Investigação criminal enfrenta desafio de preservar provas digitais


Opinião

A investigação criminal contemporânea enfrenta o crescente desafio de preservar vestígios digitais, cuja volatilidade, fragilidade e facilidade de adulteração impõem cuidados redobrados à Polícia Judiciária. Diferentemente das provas físicas, os vestígios digitais exigem rigorosos procedimentos de coleta, documentação e preservação para garantir sua integridade e autenticidade durante a persecução penal.

Freepik

A Lei nº 13.964/2019, conhecida como “Pacote Anticrime”, trouxe avanços ao inserir no Código de Processo Penal a disciplina da cadeia de custódia nos artigos 158-A a 158-F, definindo-a como o conjunto de procedimentos necessários para garantir a rastreabilidade do vestígio desde a coleta até o descarte. No entanto, como destaca Neres (2021), o diploma legal deixou lacunas no que se refere aos vestígios digitais, justamente por sua natureza altamente volátil e suscetível a alterações.

Diante desse cenário, torna-se imprescindível que as Autoridades Policiais e aqueles que investigam adotem protocolos técnicos e jurídicos que assegurem a preservação e o rastreamento das provas digitais. A recente jurisprudência do Superior Tribunal de Justiça evidencia a relevância do tema ao anular provas digitais cuja cadeia de custódia foi comprometida, reforçando a necessidade de rigor na documentação e no controle da prova digital para evitar nulidades processuais e assegurar a efetividade da investigação criminal.

Jurisprudência do STJ e quebra da cadeia de custódia digital

Em fevereiro de 2023, a 5ª Turma do STJ no Agravo Regimental no Recurso em Habeas Corpus nº 143.169/RJ, anulou provas digitais devido à quebra da cadeia de custódia. No caso, computadores apreendidos foram periciados primeiro pelos bancos vítimas e depois pela polícia, sem documentação adequada das etapas de manuseio.

O ministro Ribeiro Dantas enfatizou que não havia registros sobre a coleta, armazenamento e análise dos equipamentos, tornando impossível assegurar a integridade dos dados.
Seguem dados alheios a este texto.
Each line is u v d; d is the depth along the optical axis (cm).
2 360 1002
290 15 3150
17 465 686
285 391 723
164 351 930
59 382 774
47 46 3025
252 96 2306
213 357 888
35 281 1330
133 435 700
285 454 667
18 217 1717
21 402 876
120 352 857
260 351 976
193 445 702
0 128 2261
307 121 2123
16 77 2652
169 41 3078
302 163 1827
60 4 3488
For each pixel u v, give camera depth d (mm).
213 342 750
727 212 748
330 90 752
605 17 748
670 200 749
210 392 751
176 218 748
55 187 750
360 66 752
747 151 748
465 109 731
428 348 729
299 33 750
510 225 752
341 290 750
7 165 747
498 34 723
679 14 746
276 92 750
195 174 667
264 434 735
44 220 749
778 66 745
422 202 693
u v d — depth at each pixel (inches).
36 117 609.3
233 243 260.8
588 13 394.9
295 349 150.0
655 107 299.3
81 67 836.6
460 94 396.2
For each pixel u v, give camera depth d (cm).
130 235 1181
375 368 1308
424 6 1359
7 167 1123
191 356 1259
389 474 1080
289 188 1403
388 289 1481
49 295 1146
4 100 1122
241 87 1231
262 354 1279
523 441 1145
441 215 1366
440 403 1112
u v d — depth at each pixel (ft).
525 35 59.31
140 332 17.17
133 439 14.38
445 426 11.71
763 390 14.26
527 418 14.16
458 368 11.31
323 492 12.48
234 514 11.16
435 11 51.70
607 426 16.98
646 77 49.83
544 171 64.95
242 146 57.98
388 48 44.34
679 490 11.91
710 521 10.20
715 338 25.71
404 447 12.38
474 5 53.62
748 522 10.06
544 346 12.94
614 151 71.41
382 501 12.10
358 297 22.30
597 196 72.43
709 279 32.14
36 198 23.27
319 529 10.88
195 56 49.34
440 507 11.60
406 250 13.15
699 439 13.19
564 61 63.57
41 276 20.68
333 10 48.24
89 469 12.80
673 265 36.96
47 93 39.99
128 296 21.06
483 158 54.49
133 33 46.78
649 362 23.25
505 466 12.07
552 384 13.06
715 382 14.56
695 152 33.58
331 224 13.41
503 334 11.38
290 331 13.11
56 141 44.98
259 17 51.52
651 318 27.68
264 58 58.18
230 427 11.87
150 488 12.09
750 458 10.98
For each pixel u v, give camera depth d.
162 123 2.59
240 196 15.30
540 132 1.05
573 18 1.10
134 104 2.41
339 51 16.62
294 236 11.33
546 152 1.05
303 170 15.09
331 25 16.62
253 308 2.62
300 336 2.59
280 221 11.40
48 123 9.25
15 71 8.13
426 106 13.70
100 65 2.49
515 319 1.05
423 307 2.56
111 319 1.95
Ele afirmou que “não sabemos nada sobre o que a polícia fez para obter os dados ou garantir sua integridade, porque ela não se preocupou em documentar suas ações”.

Essa decisão reforça que é responsabilidade do Estado comprovar a integridade das provas digitais apresentadas. Consoante o STJ, a ausência de documentação detalhada sobre o manuseio dos vestígios digitais compromete sua autenticidade e pode levar à inadmissibilidade das provas no processo penal. Segundo o entendimento do Superior Tribunal, a volatilidade e a fragilidade das provas digitais exigem procedimentos rigorosos para garantir sua integridade. A falta de protocolos claros e a ausência de documentação adequada aumentam o risco de contaminação ou adulteração das provas, o que pode resultar em sua nulidade.

Portanto, é essencial que as autoridades responsáveis pela coleta e análise de provas digitais adotem práticas padronizadas e documentem minimamente cada etapa do processo.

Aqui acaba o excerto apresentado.